(Stored items from a collection)
════

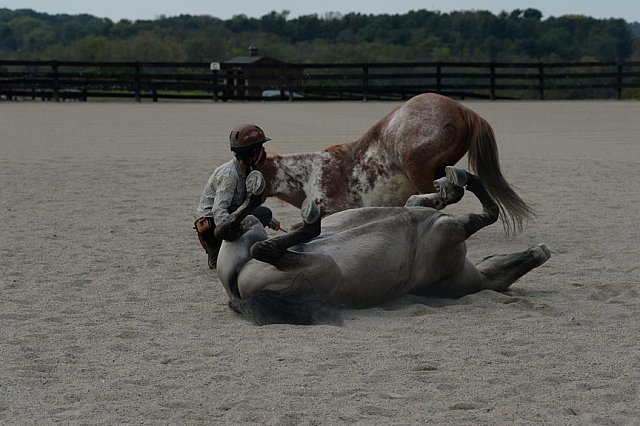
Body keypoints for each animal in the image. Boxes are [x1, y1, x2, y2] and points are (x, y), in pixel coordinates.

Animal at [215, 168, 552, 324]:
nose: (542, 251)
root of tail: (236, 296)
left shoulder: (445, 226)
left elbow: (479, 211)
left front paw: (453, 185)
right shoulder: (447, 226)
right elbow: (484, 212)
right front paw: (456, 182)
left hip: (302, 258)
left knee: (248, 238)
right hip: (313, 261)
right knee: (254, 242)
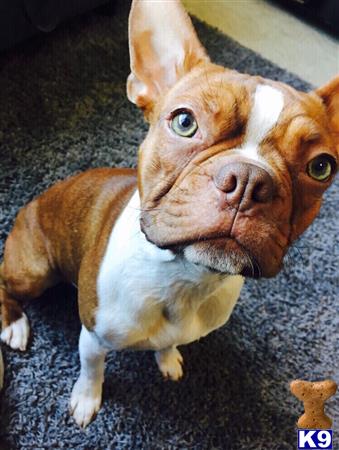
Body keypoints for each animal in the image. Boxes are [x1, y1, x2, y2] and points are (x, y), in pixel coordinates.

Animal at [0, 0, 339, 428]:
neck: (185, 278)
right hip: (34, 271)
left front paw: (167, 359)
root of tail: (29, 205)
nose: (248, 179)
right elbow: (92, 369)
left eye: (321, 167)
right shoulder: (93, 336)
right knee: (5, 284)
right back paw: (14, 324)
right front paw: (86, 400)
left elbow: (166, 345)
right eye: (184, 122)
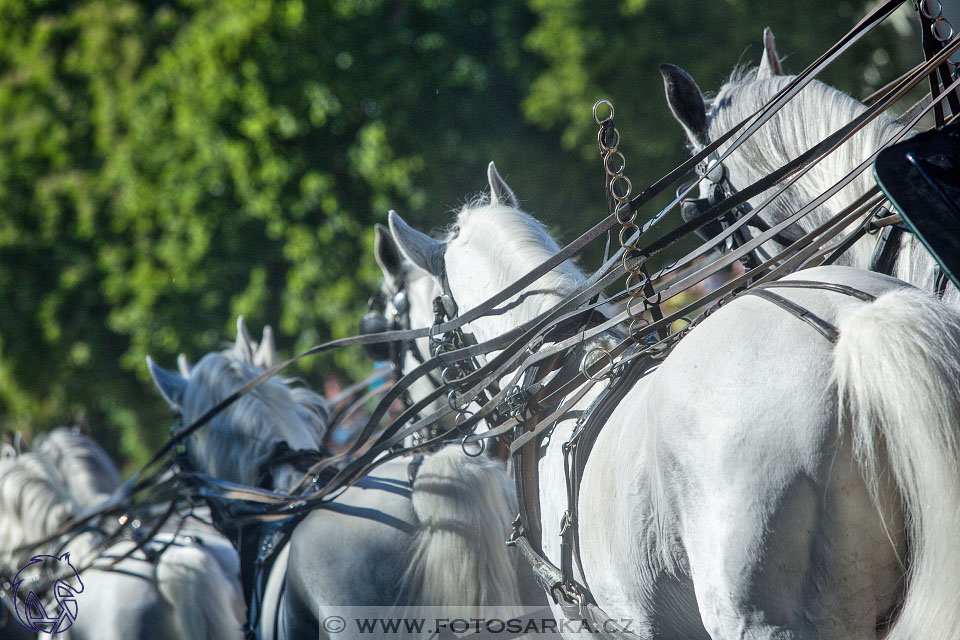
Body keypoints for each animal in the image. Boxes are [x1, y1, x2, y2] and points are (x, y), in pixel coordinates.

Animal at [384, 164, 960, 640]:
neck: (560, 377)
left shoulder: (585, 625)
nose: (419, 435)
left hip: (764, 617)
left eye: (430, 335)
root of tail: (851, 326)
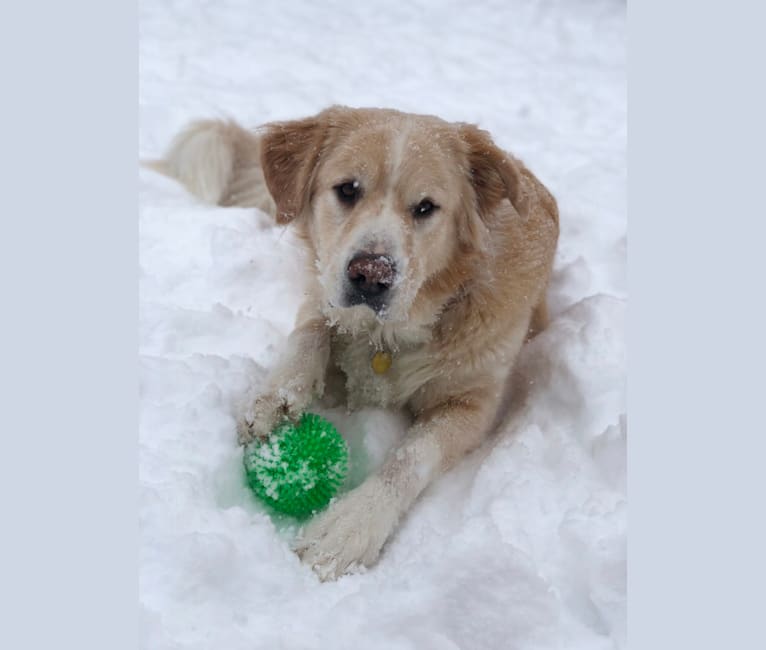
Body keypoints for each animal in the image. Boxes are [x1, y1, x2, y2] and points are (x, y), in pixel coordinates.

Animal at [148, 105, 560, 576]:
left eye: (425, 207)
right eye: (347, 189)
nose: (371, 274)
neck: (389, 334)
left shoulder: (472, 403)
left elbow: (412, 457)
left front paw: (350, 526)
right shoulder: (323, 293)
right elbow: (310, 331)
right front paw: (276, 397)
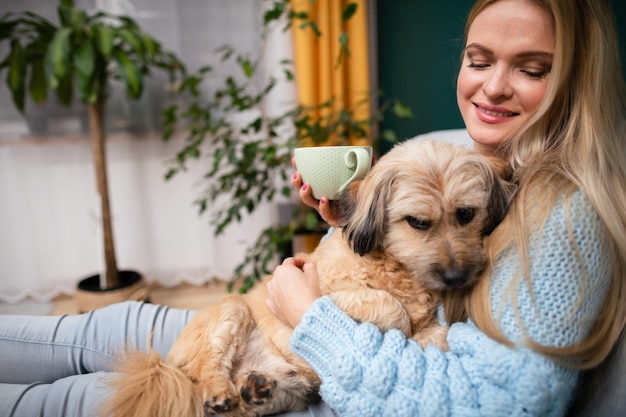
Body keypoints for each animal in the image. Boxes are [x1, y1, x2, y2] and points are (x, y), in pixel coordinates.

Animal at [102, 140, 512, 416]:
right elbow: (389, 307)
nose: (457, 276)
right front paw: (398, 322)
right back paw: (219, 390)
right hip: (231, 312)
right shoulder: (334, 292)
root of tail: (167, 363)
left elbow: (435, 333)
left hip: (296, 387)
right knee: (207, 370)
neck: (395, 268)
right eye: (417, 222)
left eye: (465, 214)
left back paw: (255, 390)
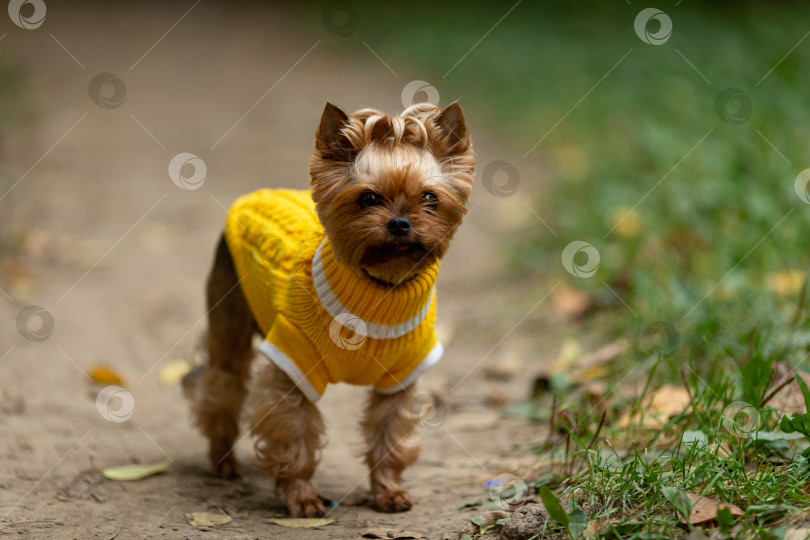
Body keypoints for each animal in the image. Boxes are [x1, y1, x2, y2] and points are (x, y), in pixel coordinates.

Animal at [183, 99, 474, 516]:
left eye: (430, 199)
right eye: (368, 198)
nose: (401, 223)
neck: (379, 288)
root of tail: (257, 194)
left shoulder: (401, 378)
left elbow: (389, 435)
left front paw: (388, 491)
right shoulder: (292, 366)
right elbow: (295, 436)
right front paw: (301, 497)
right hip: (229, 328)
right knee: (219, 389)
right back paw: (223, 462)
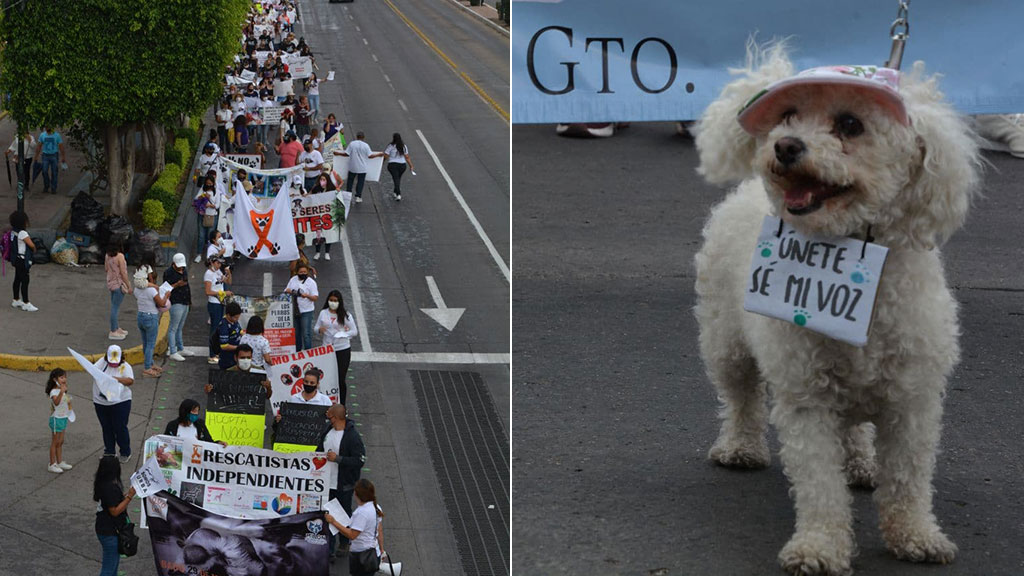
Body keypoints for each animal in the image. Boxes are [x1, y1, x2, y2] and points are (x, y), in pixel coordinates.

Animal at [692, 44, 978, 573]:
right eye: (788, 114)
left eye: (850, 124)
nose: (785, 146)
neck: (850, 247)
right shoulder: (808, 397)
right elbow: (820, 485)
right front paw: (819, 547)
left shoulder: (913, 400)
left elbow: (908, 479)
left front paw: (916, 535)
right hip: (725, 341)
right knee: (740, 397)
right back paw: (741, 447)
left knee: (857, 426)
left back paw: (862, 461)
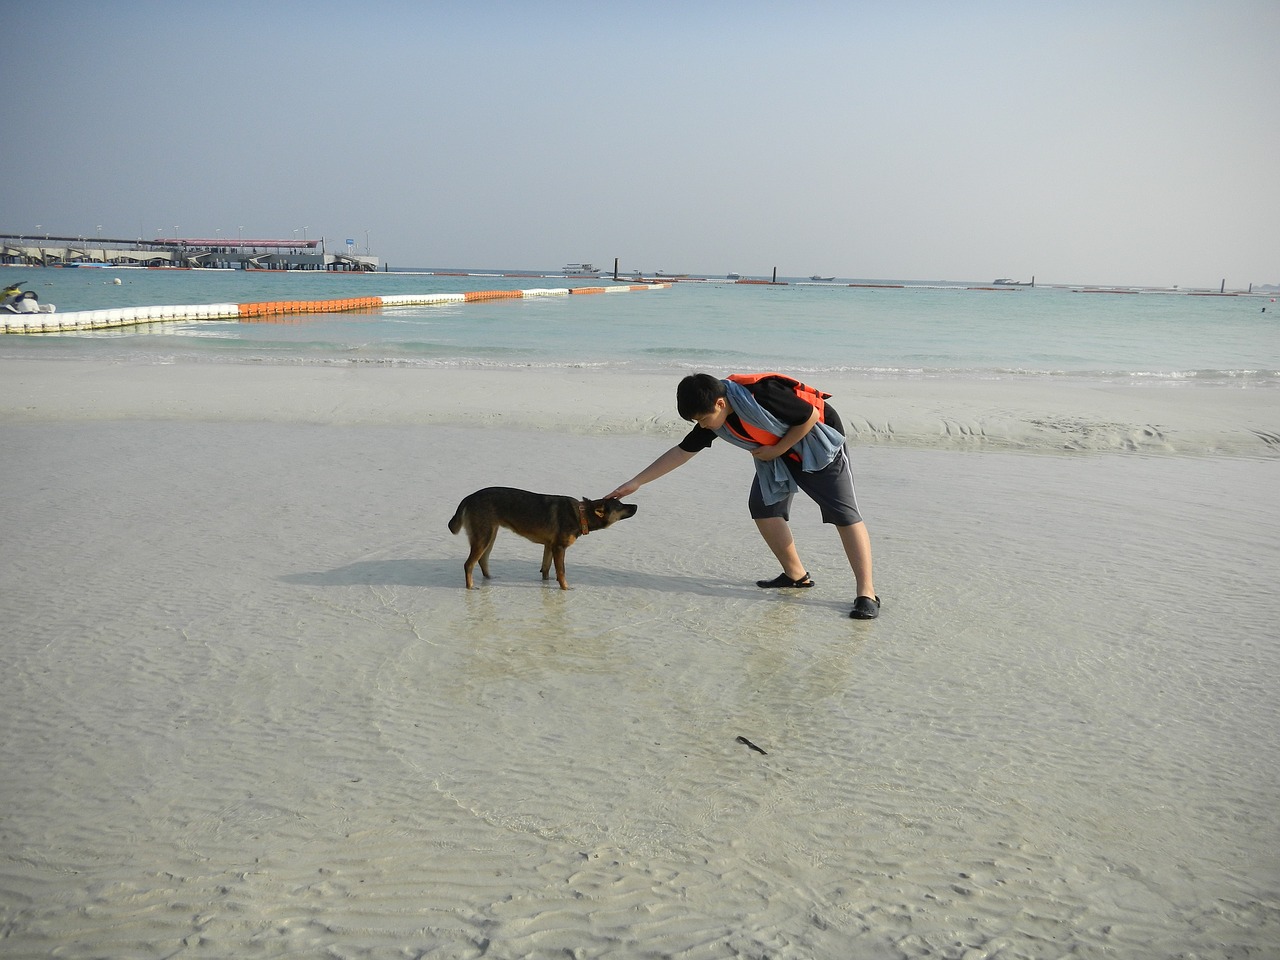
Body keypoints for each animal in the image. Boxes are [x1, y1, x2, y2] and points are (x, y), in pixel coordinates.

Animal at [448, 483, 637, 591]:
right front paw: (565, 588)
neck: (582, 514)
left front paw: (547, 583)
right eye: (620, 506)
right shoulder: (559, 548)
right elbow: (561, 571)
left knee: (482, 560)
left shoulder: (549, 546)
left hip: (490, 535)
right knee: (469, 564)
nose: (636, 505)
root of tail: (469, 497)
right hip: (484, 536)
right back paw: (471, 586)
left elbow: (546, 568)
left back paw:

════

* What needs to be done:
Reproduce each entry precisely. Leave the pictures out.

* Result below:
Body keypoints for each animal in the image. Boxes are [x1, y1, x2, y2] and points are (x, y), in pixel coordinates.

Animal at [215, 168, 552, 324]:
nose: (542, 251)
root of tail: (236, 296)
left shoulder: (445, 226)
left elbow: (479, 211)
left front paw: (453, 185)
right shoulder: (447, 226)
right elbow: (484, 212)
right front paw: (456, 182)
left hip: (302, 258)
left knee: (248, 238)
right hip: (313, 261)
right knee: (254, 242)
Body keypoints for each animal in the image. Boxes are [x1, y1, x2, y2] and points are (x, y), in pixel coordinates.

Animal at [0, 0, 339, 428]:
neck: (185, 278)
right hip: (34, 271)
left front paw: (167, 359)
root of tail: (29, 205)
nose: (248, 179)
right elbow: (92, 369)
left eye: (321, 167)
right shoulder: (93, 336)
right knee: (5, 284)
right back paw: (14, 324)
right front paw: (86, 400)
left elbow: (166, 345)
right eye: (184, 122)
Body keypoints for each animal in the image. Boxes are [x1, y1, x2, y2] and points are (x, y), in pixel coordinates.

Animal at [384, 164, 960, 640]:
neck: (560, 377)
left shoulder: (585, 625)
nose: (419, 435)
left hip: (764, 617)
left eye: (430, 335)
root of tail: (851, 326)
Body keypoints for each animal in the image. Boxes are [x1, y1, x2, y2] and points are (x, y), in pixel coordinates.

Animal at [148, 105, 560, 576]:
left eye: (425, 207)
right eye: (347, 189)
nose: (371, 274)
neck: (389, 334)
left shoulder: (472, 403)
left elbow: (412, 457)
left front paw: (350, 526)
right shoulder: (323, 293)
right elbow: (310, 331)
right front paw: (276, 397)
Body keypoints for each animal in the image. Boxes are [x1, y1, x2, y2] and points are (x, y), in pixel coordinates.

Animal at [102, 140, 512, 416]:
right elbow: (389, 307)
nose: (457, 276)
right front paw: (398, 322)
right back paw: (219, 390)
right hip: (231, 312)
right shoulder: (334, 292)
root of tail: (167, 363)
left elbow: (435, 333)
left hip: (296, 387)
right knee: (207, 370)
neck: (395, 268)
right eye: (417, 222)
left eye: (465, 214)
left back paw: (255, 390)
Body keypoints for each animal in the image. Boxes are [x1, y1, x2, y2] and points are (x, y), in pixel coordinates.

Animal at [183, 99, 474, 516]:
left eye: (430, 199)
right eye: (368, 198)
nose: (401, 223)
neck: (379, 288)
root of tail: (257, 194)
left shoulder: (401, 378)
left elbow: (389, 435)
left front paw: (388, 491)
right shoulder: (292, 366)
right elbow: (295, 436)
right front paw: (301, 497)
right hip: (229, 328)
right knee: (219, 389)
right back paw: (223, 462)
Body keypoints for each animal in the image. Boxes are [x1, y1, x2, y2] and points are (x, y), in pixel coordinates.

Animal at [692, 44, 978, 573]:
right eye: (788, 114)
left eye: (850, 124)
nose: (785, 146)
neck: (850, 247)
right shoulder: (808, 397)
right elbow: (820, 485)
right front paw: (819, 547)
left shoulder: (913, 400)
left elbow: (908, 479)
left front paw: (916, 535)
right hip: (725, 341)
right knee: (740, 397)
right back paw: (741, 447)
left knee: (857, 426)
left back paw: (862, 461)
Body keypoints for each animal in the image. Boxes are [x1, y1, x2, y2] and points are (x, y), in pixel coordinates.

Animal at [448, 483, 637, 591]:
right front paw: (565, 588)
neck: (582, 514)
left front paw: (547, 583)
right eye: (620, 506)
right shoulder: (559, 548)
right elbow: (561, 571)
left knee: (482, 560)
left shoulder: (549, 546)
left hip: (490, 535)
right knee: (469, 564)
nose: (636, 505)
root of tail: (469, 497)
right hip: (484, 536)
right back paw: (471, 586)
left elbow: (546, 568)
left back paw:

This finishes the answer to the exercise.